* [Dataset entries]:
•••••
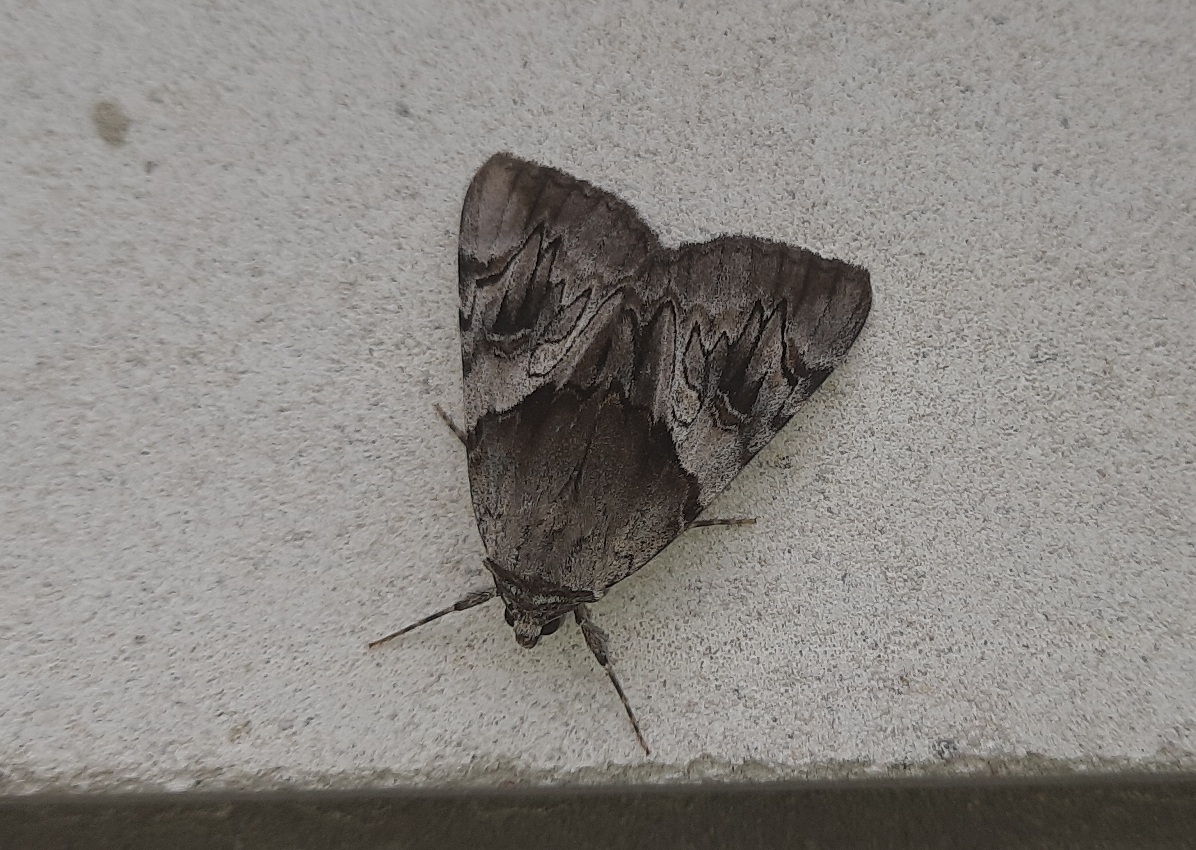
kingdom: Animalia
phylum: Arthropoda
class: Insecta
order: Lepidoptera
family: Erebidae
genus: Catocala
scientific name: Catocala fulminea
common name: Yellow bands underwing
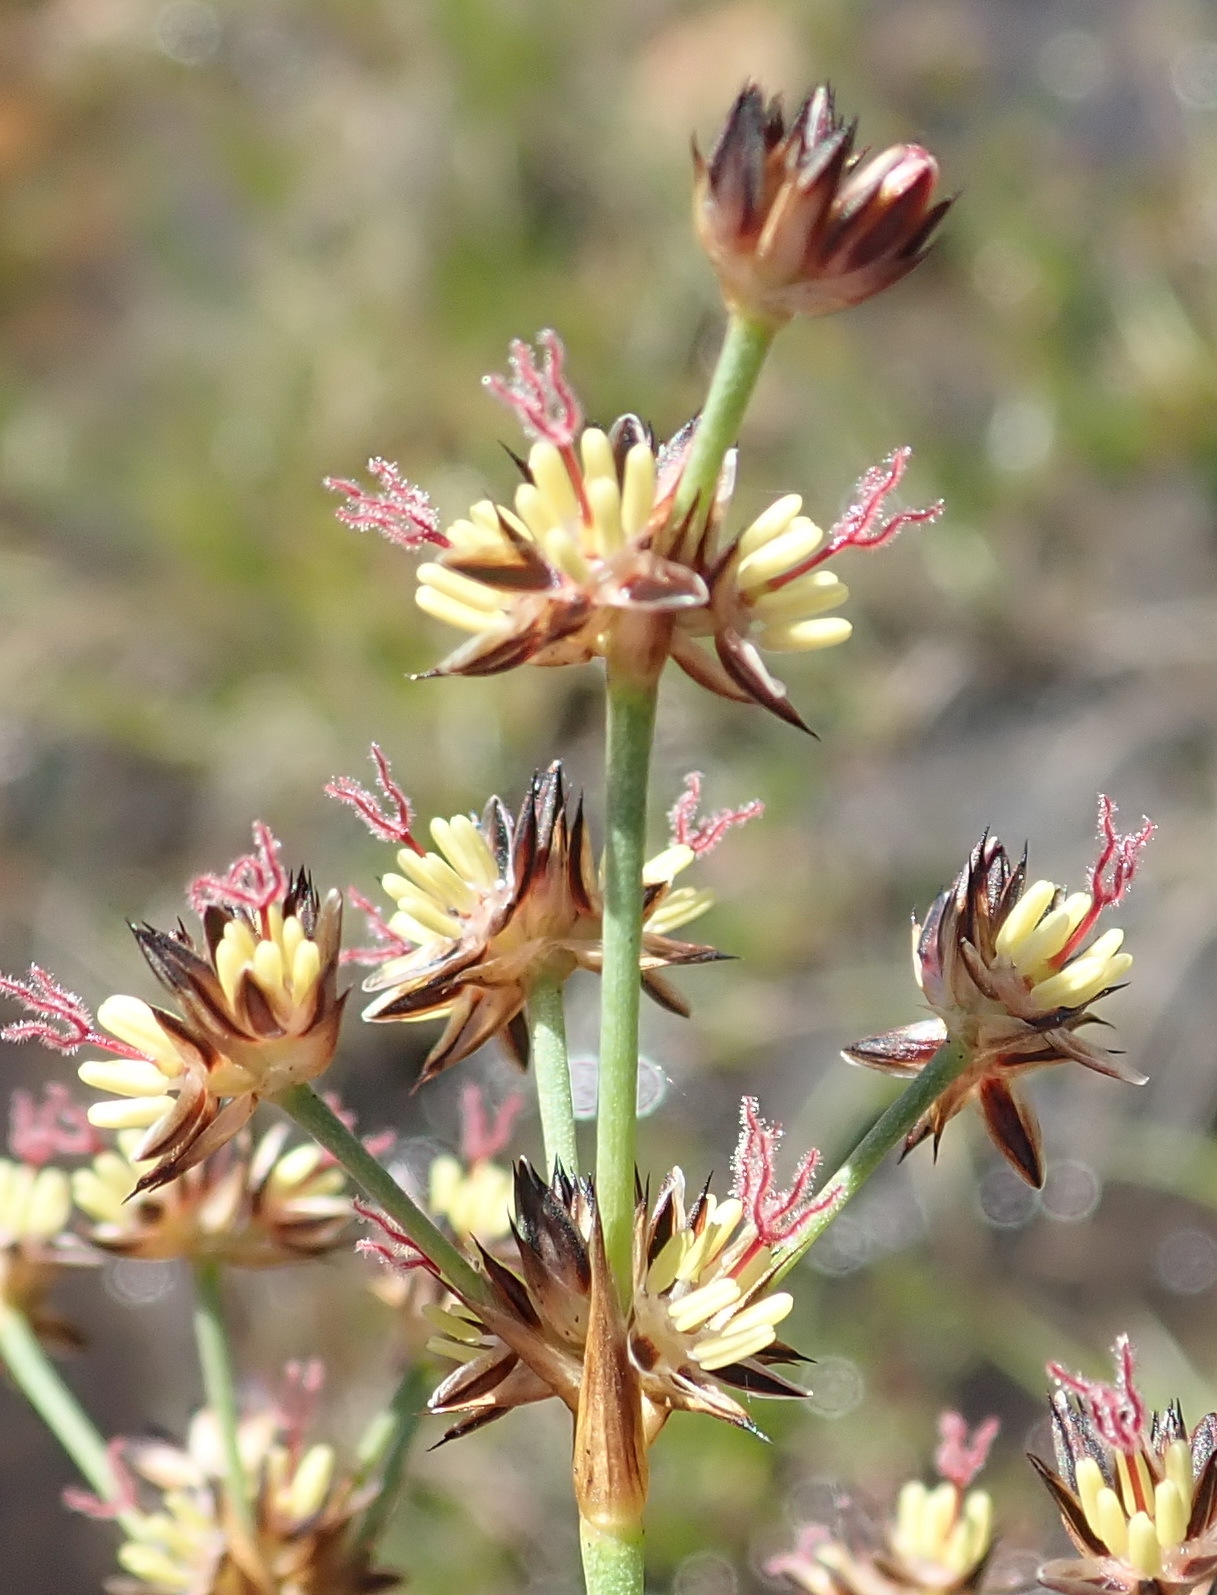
•••••
* [Problem to work on]:
Transcribe every line of the data above verbatim, leaving the pictures out of your answer.

* [Result below]:
kingdom: Animalia
phylum: Arthropoda
class: Insecta
order: Lepidoptera
family: Erebidae
genus: Catocala
scientific name: Catocala fulminea
common name: Yellow bands underwing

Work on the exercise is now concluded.